### Problem description:
Please write out exactly the lines of the data below from the line holding "middle pip: (854, 770)" through the line holding "pinky pip: (1048, 965)", and leave out the rest.

[Records from a dataset]

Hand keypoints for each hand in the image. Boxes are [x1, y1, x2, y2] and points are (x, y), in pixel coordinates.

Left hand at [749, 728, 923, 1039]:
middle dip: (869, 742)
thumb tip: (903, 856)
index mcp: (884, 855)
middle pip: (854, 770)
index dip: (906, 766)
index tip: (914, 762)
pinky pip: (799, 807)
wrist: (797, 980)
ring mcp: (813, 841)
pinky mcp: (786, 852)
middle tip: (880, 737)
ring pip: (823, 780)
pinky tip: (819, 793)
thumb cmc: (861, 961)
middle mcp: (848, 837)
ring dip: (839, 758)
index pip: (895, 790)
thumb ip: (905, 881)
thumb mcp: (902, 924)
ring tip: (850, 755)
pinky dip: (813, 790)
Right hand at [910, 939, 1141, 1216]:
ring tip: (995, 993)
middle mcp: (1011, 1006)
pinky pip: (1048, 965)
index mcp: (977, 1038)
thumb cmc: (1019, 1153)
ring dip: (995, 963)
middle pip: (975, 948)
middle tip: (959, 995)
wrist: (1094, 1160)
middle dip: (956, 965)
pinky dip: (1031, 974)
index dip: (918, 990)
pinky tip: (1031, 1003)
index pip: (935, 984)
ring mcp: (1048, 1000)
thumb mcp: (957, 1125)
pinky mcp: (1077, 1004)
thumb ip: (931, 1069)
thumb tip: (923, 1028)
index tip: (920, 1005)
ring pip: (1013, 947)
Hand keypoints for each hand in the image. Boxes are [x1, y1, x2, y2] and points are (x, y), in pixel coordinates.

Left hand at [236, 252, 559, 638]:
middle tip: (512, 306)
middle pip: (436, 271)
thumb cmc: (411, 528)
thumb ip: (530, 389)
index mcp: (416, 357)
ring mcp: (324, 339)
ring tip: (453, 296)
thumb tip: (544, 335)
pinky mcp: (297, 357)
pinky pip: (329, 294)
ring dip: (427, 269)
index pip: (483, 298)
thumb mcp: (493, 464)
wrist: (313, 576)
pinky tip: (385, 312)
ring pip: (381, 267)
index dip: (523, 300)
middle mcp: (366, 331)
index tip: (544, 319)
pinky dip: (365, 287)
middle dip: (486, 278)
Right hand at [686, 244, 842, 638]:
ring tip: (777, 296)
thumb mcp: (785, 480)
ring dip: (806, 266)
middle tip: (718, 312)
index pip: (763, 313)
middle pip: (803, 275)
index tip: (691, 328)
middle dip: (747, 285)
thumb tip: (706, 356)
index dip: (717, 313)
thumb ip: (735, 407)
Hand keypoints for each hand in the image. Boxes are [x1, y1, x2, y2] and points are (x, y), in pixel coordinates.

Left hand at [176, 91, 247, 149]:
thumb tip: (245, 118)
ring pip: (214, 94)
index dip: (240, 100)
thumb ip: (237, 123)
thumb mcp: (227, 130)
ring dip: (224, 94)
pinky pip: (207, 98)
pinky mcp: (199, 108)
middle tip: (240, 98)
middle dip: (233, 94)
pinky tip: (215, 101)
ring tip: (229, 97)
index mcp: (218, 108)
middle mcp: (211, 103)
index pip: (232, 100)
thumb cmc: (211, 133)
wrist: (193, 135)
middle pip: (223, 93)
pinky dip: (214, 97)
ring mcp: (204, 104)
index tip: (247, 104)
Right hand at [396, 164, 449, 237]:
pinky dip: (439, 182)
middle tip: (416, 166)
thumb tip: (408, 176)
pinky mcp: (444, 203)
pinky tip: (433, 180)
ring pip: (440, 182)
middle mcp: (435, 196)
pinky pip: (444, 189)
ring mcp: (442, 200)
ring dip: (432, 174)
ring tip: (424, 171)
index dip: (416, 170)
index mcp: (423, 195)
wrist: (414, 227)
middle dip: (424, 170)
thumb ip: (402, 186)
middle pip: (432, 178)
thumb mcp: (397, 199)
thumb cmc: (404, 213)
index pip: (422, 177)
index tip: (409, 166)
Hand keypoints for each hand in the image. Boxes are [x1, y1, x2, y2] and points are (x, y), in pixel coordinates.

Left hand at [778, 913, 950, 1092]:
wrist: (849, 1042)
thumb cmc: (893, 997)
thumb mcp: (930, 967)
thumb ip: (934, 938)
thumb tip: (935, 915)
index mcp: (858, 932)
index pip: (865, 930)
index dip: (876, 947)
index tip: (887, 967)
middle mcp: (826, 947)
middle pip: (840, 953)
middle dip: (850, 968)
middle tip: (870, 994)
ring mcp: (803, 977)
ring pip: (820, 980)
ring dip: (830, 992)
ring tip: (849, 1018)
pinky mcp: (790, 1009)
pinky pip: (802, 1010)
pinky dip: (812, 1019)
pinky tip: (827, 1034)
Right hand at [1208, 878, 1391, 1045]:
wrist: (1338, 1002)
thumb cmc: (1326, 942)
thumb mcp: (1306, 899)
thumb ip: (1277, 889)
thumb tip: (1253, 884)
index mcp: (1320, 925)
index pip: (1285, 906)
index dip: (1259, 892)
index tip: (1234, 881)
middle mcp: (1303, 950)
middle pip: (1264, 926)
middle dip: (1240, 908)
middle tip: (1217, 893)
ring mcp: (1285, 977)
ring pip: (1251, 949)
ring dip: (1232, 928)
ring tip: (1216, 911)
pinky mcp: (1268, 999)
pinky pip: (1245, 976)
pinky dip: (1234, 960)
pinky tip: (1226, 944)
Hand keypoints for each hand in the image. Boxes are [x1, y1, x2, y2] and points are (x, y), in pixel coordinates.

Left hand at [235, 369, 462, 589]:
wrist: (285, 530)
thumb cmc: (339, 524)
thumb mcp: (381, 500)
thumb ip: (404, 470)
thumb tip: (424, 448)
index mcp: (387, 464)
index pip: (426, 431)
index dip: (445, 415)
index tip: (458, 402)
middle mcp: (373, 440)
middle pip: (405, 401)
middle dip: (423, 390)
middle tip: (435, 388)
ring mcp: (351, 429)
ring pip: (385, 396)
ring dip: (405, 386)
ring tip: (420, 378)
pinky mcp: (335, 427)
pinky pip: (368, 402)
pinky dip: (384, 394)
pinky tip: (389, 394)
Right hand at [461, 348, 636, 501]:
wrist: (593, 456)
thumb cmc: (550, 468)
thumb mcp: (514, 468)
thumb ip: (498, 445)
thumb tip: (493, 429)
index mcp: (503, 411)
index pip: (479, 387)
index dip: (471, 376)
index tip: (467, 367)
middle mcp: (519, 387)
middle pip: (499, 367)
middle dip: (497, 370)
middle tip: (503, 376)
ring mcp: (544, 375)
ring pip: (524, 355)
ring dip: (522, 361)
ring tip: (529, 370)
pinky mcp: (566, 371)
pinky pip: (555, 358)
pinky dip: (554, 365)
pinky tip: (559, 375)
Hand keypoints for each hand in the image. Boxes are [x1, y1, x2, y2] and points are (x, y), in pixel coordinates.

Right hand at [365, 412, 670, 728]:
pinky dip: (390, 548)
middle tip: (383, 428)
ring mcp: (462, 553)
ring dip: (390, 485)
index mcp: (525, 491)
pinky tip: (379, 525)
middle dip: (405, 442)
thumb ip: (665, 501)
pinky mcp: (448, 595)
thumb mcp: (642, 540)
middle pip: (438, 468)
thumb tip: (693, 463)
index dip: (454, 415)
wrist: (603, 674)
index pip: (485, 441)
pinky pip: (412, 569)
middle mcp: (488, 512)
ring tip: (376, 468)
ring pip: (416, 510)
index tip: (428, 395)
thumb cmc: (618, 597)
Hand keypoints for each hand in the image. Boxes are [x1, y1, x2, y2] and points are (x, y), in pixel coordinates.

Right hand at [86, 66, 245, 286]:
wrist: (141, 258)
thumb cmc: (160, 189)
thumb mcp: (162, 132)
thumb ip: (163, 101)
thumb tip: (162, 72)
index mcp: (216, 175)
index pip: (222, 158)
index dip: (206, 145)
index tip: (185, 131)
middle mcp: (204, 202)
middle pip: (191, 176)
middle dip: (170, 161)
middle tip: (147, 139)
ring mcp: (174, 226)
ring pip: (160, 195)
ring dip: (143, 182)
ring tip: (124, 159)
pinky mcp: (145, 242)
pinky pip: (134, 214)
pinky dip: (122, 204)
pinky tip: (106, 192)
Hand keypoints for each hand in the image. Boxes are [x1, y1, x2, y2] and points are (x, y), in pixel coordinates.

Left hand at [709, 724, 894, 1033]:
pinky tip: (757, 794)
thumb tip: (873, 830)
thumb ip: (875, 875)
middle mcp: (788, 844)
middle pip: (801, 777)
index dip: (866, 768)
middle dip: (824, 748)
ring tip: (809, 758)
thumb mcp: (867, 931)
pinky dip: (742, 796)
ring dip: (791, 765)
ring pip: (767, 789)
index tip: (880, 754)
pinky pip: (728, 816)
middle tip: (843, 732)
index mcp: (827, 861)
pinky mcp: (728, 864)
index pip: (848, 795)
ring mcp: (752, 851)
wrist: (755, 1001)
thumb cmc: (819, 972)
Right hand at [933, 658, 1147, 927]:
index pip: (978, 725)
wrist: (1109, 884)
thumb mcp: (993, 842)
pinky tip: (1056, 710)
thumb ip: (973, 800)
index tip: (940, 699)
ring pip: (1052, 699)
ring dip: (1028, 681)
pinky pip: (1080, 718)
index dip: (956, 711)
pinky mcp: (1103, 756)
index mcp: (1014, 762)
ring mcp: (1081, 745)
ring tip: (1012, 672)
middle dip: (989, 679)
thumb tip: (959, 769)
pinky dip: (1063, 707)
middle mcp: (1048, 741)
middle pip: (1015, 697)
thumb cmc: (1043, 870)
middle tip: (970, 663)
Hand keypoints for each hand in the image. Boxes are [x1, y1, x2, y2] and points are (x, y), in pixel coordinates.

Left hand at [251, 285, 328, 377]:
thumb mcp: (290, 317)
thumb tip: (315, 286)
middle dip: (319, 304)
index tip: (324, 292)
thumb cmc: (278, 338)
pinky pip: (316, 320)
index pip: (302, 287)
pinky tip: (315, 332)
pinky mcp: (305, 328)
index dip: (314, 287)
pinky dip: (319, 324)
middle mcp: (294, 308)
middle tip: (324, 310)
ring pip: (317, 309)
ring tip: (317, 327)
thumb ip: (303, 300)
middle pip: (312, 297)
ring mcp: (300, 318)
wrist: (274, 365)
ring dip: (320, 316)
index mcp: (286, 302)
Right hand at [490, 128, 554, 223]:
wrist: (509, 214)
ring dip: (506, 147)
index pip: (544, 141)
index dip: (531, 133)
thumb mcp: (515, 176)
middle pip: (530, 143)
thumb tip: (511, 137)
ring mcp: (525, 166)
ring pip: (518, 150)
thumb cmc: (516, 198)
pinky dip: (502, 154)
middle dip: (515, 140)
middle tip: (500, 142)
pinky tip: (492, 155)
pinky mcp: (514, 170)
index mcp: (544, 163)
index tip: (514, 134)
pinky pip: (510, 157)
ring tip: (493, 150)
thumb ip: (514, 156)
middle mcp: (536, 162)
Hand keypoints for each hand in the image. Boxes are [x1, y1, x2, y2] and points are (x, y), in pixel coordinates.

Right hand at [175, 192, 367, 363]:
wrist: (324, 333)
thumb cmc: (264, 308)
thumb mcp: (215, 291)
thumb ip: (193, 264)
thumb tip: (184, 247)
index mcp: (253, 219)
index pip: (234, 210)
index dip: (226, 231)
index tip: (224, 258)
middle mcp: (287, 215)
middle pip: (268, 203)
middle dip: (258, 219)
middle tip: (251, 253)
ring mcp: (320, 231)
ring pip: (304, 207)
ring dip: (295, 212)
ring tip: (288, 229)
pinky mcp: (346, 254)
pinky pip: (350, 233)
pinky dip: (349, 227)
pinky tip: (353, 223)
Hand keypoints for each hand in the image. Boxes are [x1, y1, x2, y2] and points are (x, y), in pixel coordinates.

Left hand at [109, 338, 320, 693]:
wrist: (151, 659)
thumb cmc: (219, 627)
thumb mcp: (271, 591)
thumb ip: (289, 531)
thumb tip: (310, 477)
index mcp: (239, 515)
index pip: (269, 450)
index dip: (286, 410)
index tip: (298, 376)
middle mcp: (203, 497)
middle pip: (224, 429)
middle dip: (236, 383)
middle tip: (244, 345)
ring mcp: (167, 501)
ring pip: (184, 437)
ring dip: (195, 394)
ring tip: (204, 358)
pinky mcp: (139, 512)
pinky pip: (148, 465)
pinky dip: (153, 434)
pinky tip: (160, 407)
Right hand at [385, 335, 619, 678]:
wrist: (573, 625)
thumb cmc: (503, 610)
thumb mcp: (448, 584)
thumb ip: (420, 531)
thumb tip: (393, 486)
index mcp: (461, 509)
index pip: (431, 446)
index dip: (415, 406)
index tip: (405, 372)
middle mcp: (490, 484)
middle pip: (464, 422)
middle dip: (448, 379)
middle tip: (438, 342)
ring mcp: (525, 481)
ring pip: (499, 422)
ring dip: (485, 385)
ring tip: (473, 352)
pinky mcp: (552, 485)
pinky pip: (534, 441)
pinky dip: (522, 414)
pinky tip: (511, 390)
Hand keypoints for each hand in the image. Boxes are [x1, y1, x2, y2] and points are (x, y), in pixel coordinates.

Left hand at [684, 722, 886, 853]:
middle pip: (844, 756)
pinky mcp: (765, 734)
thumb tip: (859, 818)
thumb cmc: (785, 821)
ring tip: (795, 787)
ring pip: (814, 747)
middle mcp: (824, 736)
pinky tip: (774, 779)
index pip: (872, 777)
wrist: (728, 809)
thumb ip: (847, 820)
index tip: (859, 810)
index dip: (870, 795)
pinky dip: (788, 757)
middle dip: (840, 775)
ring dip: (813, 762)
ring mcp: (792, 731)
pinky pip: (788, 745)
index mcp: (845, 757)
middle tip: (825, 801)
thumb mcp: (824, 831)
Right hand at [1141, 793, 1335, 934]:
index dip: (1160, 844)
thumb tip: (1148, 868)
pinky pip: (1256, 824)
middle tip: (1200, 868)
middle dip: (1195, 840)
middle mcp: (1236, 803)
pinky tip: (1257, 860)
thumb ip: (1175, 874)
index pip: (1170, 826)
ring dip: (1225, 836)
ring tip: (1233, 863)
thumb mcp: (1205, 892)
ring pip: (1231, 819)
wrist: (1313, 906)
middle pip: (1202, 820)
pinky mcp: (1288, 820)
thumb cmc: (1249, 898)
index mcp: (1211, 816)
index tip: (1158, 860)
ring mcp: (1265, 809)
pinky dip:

### Exercise answer:
middle pip: (854, 770)
index dip: (906, 766)
index tip: (914, 762)
pinky pip: (799, 807)
wrist: (797, 980)
ring mcp: (813, 841)
pinky mcp: (786, 852)
middle tip: (880, 737)
ring pip: (823, 780)
pinky tip: (819, 793)
thumb cmc: (861, 961)
middle mcp: (848, 837)
ring dip: (839, 758)
index pip: (895, 790)
thumb ip: (905, 881)
thumb mcp: (902, 924)
ring tip: (850, 755)
pinky dip: (813, 790)
Right hand at [910, 939, 1141, 1216]:
ring tip: (995, 993)
middle mcp: (1011, 1006)
pinky pip: (1048, 965)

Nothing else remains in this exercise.